Wednesday, September 12, 2012

PYHO: Baggage

We all have it, but sometimes when you realize the extent of your own, it's almost embarrassing.  It can take you beyond rational thought, where one side of your head knows your actions make no sense, but you just can't stop the Crazy Train.

I was having a conversation with Lawn Boy recently and he was trying to voice some completely valid feelings. I wasn't taking it well and the left ~or is it right?~ side of my brain knew I was out of line, but I couldn't seem to help myself.  

Then he said a few things...heartfelt things, but in a certain tone... and I thought,

"I've been here before,"

and I realized, as he told me he wasn't "going anywhere," that my ex husband had said the SAME.EXACT.THING. almost 7 years to the day before.

Within 24 hours, he was gone.

Logically, I know that Lawn Boy is NOT my ex, but in that moment, I wasn't capable of believing him, because I was in a room, 7 years before, listening to the man to whom I had pledged to love until "death do us part," who'd told me the night before that he would never leave, back his car out of the driveway.

He never came back.

Baggage.
Sometimes it's just too stinkin' heavy! 
 

17 comments:

Leigh Powell Hines (Hines-Sight Blog) said...

I'm sorry. That is so true. Those experiences never leave us.

Not a Perfect Mom said...

boo....I'm sorry I have no words of wisdom and I never quite know what to say in situations like this...
but you know I love you....

Blond Duck said...

IT may be the same words, but it's a different man. And you're a different woman. You know you're independent--all you need is love, not dependance.

Di said...

Oh, I've been there. I have to stop myself from comparing my hubby to my ex who had similar battles and demons to fight. After 6 years it's gotten easier but sometimes I still fail.

Aleta said...

I have two of those baggages... twice divorced. It's hard to let it go, but it's a lot lighter when you do :) It's possible. Just takes some training to shut the voice up. Glad I did, because my husband is worth it :)

Jennifer said...

I understand this feeling so, so well. My perceptions of the way things will be based on the past often screw things up for me in the future.

Shell said...

Oh girl.

But he's not your ex.

So the words mean something different. xo

Renegades said...

Sometimes it's so hard to leave baggage in the past when words now trigger the baggage claim to start running again.

Heather said...

Stinks! But at least you can recognize it, even if it is not in the moment. Baby steps!!!

Jerry E Beuterbaugh said...

"Single Mom in the South" has been included in the Sites To See for this week. I hope this helps to point many new visitors in your direction.

http://asthecrackerheadcrumbles.blogspot.com/2012/09/sites-to-see_14.html

DysFUNctional Mom said...

Oh girl. This makes me hurt for you. I SO get it. Although right now J has more baggage than me. So I'm seeing it from the other side. It's hard. But its par for the course when you're dating at this age & stage.
I'm glad LB is sticking it out. =)

misssrobin said...

Baggage sucks. Isn't it amazing how it takes you back in time?

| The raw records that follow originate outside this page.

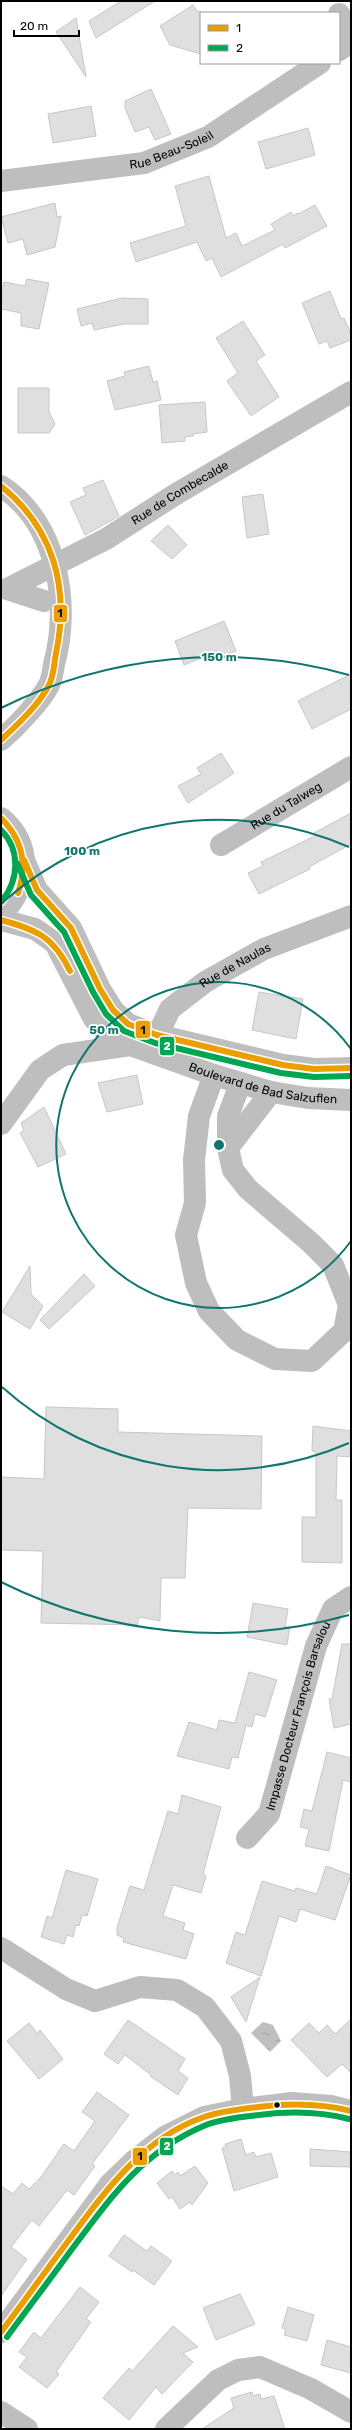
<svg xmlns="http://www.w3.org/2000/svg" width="352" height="2430" font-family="Rubik,sans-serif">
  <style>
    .water { fill: url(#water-ripples) }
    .building { fill: #dfdfdf; stroke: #c7c7c7 }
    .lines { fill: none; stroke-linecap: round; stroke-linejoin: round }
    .minor { stroke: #bebebe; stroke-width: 22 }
    .bus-1-casing { stroke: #fff; stroke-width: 9 }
    .bus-2-casing { stroke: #fff; stroke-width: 9 }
    .bus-1 { stroke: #eb9e00; stroke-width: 6 }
    .bus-2 { stroke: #00a651; stroke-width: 6 }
    .ring { fill: none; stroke: #0f766e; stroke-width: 2 }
    .bus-dot { fill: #000; stroke: #fff; stroke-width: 1.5 }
    .labels { text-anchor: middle; stroke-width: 3.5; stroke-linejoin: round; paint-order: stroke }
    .street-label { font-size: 12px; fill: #000; stroke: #fff }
    .centre { fill: #0f766e; stroke: #fff; stroke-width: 2 }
    .ring-label { font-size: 12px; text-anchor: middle; font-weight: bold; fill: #0f766e; stroke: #fff; stroke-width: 3.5; stroke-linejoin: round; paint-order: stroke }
    .line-badge { stroke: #fff; stroke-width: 1.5 }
    .badge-label { font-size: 11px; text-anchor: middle; font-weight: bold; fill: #fff }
    .pale-badge-label { font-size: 11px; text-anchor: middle; font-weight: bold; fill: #111 }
  </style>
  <defs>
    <pattern id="water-ripples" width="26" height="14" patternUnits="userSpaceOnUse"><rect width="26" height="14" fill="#bfbfbf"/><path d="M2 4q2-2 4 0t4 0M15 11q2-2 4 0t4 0" fill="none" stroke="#a2a2a2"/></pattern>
  </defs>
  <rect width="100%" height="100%" fill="#fff"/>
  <path class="water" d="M 263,2022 L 273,2025 L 281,2041 L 270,2052 L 251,2033 Z"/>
  <g class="building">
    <path d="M 121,1 L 155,1 L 96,38 L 89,21 Z"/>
    <path d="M 193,5 L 197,11 L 201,12 L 201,54 L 170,45 L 160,26 Z"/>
    <path d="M 76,18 L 86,77 L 56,32 Z"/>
    <path d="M 151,89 L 171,134 L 155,140 L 149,127 L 135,132 L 125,108 L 125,101 Z"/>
    <path d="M 91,106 L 96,136 L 53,143 L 48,114 Z"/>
    <path d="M 308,128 L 315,155 L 266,169 L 258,142 Z"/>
    <path d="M 209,176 L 226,238 L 236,233 L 242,246 L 275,230 L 271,224 L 291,212 L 293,216 L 297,213 L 298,214 L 315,205 L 327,226 L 285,248 L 283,244 L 221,277 L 212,258 L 206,261 L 197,242 L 136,262 L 130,243 L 186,226 L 175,186 Z"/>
    <path d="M 55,203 L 57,217 L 61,216 L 55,247 L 27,255 L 23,239 L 8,243 L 1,217 Z"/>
    <path d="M 27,279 L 49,283 L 39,329 L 21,326 L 21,313 L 1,309 L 1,286 L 3,287 L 4,282 L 25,286 Z"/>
    <path d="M 330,291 L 341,319 L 344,318 L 351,334 L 351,340 L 330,348 L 327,341 L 319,344 L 302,303 Z"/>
    <path d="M 122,298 L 148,299 L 148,324 L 124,324 L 94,330 L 92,323 L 81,326 L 77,309 Z"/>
    <path d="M 243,321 L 265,355 L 256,361 L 279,397 L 251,416 L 227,381 L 238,373 L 216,338 Z"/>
    <path d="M 149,366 L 153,382 L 157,381 L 161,400 L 115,410 L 107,381 L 125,376 L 124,372 Z"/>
    <path d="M 18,388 L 49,388 L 49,412 L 55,424 L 49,433 L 18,433 Z"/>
    <path d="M 205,402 L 207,432 L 193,434 L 193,436 L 185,437 L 185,441 L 162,443 L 159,405 Z"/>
    <path d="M 103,480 L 119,516 L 85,535 L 70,502 L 86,495 L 83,488 Z"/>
    <path d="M 263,494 L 269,534 L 247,538 L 242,497 Z"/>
    <path d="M 168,525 L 187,545 L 172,559 L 151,541 Z"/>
    <path d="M 224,621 L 236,651 L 213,660 L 210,654 L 184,665 L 175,641 Z"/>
    <path d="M 351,674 L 351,709 L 312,729 L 298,701 Z"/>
    <path d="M 221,753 L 234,773 L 188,803 L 178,786 L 201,774 L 197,768 Z"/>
    <path d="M 351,813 L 351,844 L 309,867 L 310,869 L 259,894 L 248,873 L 263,866 L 261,862 L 315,836 L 314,833 Z"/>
    <path d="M 259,992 L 303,999 L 296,1039 L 252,1030 Z"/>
    <path d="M 137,1075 L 143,1104 L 107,1112 L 98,1083 Z"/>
    <path d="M 44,1107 L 66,1154 L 38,1167 L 20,1133 L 24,1130 L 21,1123 Z"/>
    <path d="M 30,1266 L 31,1294 L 43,1306 L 30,1329 L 2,1312 Z"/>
    <path d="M 84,1274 L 95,1286 L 49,1329 L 40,1320 Z"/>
    <path d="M 46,1407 L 118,1409 L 118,1432 L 262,1436 L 261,1509 L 188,1508 L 185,1578 L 161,1578 L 160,1621 L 139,1617 L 137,1625 L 41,1623 L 43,1551 L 1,1550 L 1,1477 L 44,1479 Z"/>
    <path d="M 313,1426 L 351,1431 L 351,1457 L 337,1456 L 336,1500 L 342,1500 L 342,1563 L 302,1562 L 302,1517 L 316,1517 L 316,1452 L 312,1451 Z"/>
    <path d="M 253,1603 L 288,1609 L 285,1627 L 290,1627 L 287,1645 L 247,1637 Z"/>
    <path d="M 342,1644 L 351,1644 L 351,1724 L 334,1728 L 329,1699 L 332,1699 Z"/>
    <path d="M 249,1672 L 277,1680 L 265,1717 L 255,1714 L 252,1727 L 246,1725 L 238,1758 L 232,1757 L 229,1769 L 177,1756 L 189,1722 L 217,1730 L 219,1720 L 235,1723 Z"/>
    <path d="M 327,1752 L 351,1758 L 351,1782 L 343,1780 L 329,1851 L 305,1846 L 309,1829 L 300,1827 L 304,1809 L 312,1811 Z"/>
    <path d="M 182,1795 L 221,1807 L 203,1874 L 206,1876 L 201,1893 L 173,1885 L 163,1916 L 185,1923 L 183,1930 L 194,1934 L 186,1959 L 123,1942 L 124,1938 L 117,1935 L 117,1928 L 130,1886 L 144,1890 L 168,1811 L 178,1814 Z"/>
    <path d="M 326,1866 L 351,1875 L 335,1920 L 300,1909 L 296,1922 L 279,1916 L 261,1976 L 226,1963 L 236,1932 L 245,1935 L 262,1881 L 295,1891 L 296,1888 L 317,1894 Z"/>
    <path d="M 66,1870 L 98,1879 L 87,1916 L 82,1915 L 79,1926 L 76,1925 L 73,1937 L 67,1935 L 64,1944 L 41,1937 L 47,1916 L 52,1918 Z"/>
    <path d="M 260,1977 L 246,2022 L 231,1997 Z"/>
    <path d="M 351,2019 L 351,2073 L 342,2064 L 327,2077 L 291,2040 L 309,2023 L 319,2033 L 327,2025 L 335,2034 Z"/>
    <path d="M 128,2020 L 185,2059 L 178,2071 L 188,2078 L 178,2095 L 150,2076 L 151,2075 L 125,2055 L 118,2064 L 104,2054 Z"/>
    <path d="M 29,2023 L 37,2033 L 40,2030 L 63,2059 L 39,2079 L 7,2041 Z"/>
    <path d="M 97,2092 L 129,2115 L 92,2164 L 95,2166 L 74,2195 L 67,2190 L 39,2226 L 32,2220 L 11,2247 L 27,2259 L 1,2296 L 1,2186 L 13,2194 L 22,2183 L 29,2189 L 41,2177 L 64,2144 L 74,2151 L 95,2121 L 82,2112 Z"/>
    <path d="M 241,2139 L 246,2155 L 254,2152 L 256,2157 L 271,2153 L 278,2177 L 234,2191 L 222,2148 L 226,2147 L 225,2144 Z"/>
    <path d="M 310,2149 L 351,2152 L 351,2167 L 310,2166 Z"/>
    <path d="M 195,2166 L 208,2183 L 192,2205 L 190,2202 L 180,2209 L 172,2197 L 169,2199 L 157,2183 L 172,2171 L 175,2175 L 178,2172 L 180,2176 Z"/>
    <path d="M 124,2235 L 147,2251 L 151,2246 L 172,2261 L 154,2285 L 133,2270 L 132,2272 L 109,2256 Z"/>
    <path d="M 80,2287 L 99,2302 L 86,2319 L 91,2322 L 56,2372 L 59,2374 L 47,2388 L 19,2367 L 27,2357 L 19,2352 L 34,2332 L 41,2338 Z"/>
    <path d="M 240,2294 L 255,2324 L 216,2340 L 203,2308 Z"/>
    <path d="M 288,2307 L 314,2315 L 307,2341 L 284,2335 L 286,2330 L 282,2328 Z"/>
    <path d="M 173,2326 L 198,2347 L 183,2353 L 193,2362 L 162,2394 L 156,2387 L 129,2420 L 103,2398 L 129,2368 L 132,2371 Z"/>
    <path d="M 327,2340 L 351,2347 L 351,2373 L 321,2365 Z"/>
    <path d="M 252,2392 L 253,2396 L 260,2394 L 261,2399 L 274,2396 L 285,2429 L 202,2429 L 234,2408 L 231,2398 Z"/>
  </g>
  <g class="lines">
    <g class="minor">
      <path d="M 339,14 L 351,34"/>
      <path d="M 339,50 L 351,42"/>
      <path id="s1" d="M 1,181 L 144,163 L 208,137 L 320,63"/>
      <path d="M 1,486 C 57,522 71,604 54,664 C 53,671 52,679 49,685 C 40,702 16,727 1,740"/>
      <path id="s2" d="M 44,601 L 7,589 L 106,539 L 176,494 L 351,392"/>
      <path d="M 1,818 C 34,846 29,886 1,915"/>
      <path id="s3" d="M 221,845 L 351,767"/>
      <path d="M 24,860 L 37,890 L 71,928 L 100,989 L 113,1010 L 128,1024 L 157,1035 L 283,1065 L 314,1069 L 351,1068"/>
      <path id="s4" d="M 1,920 L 35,929 L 55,943 L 94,1019 L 106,1031 L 130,1045 L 214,1075 L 271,1092 L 308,1098 L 351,1100"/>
      <path id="s5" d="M 151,1049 L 170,1009 L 205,982 L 264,949 L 351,916"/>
      <path d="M 214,1075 L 199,1116 L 194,1160 L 195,1203 L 186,1235 L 196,1283 L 209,1311 L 237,1340 L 275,1359 L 312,1361 L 344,1331 L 349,1305 L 333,1265 L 311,1243 L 248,1189 L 233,1170 L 228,1148 L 228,1116 L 240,1084"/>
      <path d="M 1,1124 L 40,1070 L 63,1055 L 130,1045"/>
      <path d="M 228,1148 L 271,1092"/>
      <path id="s6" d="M 247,1838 L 269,1814 L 316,1646 L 333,1609 L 351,1597"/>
      <path d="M 1,1948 L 66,1989 L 95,2001 L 140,1987 L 177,1990 L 205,2007 L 231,2041 L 240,2076 L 243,2109"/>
      <path d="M 1,2332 L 110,2184 L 134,2161 L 166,2136 L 204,2117 L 243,2109 L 292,2103 L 331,2106 L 351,2111"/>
      <path d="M 1,2412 L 27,2429"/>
      <path d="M 166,2429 L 218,2380 L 238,2370 L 260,2367 L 311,2389 L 351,2412"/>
    </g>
    <defs>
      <g id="bus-1">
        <path d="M 1,486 C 53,528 70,587 56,653 C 54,663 54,676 49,685 C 38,706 18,724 1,740"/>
        <path d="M 1,818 C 22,839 28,864 18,893"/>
        <path d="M 24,860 L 37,890 L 71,928 L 100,989 L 113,1010 L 128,1024 L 157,1035 L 283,1065 L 314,1069 L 351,1068"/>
        <path d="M 1,920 C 37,930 53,936 70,971"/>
        <path d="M 1,2332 C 23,2303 44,2273 66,2244 C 103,2194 142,2138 204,2117 C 221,2111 240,2109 258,2107 C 290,2103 319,2103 351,2111"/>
      </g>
      <g id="bus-2">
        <path d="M 1,830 C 21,850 19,881 1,902"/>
        <path d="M 17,863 L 31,895 L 64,932 L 93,992 L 106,1014 L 124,1031 L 155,1043 L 281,1073 L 314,1077 L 351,1076"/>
        <path d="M 7,2337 C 29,2307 51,2278 72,2249 C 111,2197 143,2151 206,2125 C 221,2119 242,2117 259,2115 C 290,2111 318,2111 349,2119"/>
      </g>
    </defs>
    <use href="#bus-1" class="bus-1-casing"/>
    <use href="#bus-2" class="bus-2-casing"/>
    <use href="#bus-1" class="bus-1"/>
    <use href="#bus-2" class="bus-2"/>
  </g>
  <g class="ring">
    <path d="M351 1241A163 163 0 1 1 351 1049"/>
    <path d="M349 1443A325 325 0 0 1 2 1387M2 903A325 325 0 0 1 349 847"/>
    <path d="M349 1615A488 488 0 0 1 1 1582M1 708A488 488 0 0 1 349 675"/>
  </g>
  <circle class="bus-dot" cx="277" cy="2105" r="3.5"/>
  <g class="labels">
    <g class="street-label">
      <text dy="4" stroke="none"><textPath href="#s1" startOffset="174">Rue Beau-Soleil</textPath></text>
      <text dy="4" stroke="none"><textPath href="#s2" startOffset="237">Rue de Combecalde</textPath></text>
      <text dy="4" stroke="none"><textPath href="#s3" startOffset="76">Rue du Talweg</textPath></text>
      <text dy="4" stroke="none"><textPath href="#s5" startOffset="123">Rue de Naulas</textPath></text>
      <text dy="4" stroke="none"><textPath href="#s4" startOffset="329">Boulevard de Bad Salzuflen</textPath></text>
      <text dy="4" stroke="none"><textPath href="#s6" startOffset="135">Impasse Docteur François Barsalou</textPath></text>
    </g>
  </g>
  <circle cx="219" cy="1145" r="6" class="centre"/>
  <g class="ring-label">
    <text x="219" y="661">150 m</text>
    <text x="82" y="855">100 m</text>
    <text x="104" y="1034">50 m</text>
  </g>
  <g class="line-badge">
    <rect x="53" y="604" width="15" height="19" rx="4" fill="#eb9e00"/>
    <rect x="135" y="1020" width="16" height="19" rx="4" fill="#eb9e00"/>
    <rect x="159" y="1036" width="16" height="20" rx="4" fill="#00a651"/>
    <rect x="159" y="2137" width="15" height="19" rx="4" fill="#00a651"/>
    <rect x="132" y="2147" width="16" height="19" rx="4" fill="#eb9e00"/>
  </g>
  <g class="badge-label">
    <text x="167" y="1050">2</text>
    <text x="167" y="2150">2</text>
  </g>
  <g class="pale-badge-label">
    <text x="60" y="617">1</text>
    <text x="143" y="1034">1</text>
    <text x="140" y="2160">1</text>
  </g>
  <rect width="352" height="2430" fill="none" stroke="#000000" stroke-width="4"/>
  <rect x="200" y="12" width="140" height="52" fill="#ffffff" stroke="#999999"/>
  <rect x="208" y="25" width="20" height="6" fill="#eb9e00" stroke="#999999"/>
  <text x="236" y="32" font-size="12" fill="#000000">1</text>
  <rect x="208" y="45" width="20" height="6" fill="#00a651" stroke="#999999"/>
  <text x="236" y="52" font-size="12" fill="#000000">2</text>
  <path d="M14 30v6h65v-6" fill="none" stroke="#000000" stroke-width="2"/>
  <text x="20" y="30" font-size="12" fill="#000000" stroke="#ffffff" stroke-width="3" paint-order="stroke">20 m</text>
</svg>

But how awesome that you realized it! So often our baggage controls us and we don't see it. You saw it. That's a big deal and you should be proud of yourself.

Best wishes.

Happy Sharefest. Have a great weekend.

Kathy ... aka Nana said...

Oh my, been there, done that (and still do a little). Add in a very dysfunctional home as a child, and you've got BAGGAGE.

doseofreality said...

UGH. I hate when old feelings get projected onto new people. I am so sorry. Baggage sucks.

Babes Mami said...

I don't know what to say, baggage is hard stuff!

Mimi B said...

You know, I thought my baggage had shrunk to the size of a carry on. Turns out it's extra large and I'm still dragging it behind me. Not thrilled with it and all that's being unpacked! =(

Mrs4444 said...

This is incredibly poignant and relatable. I've been there, too.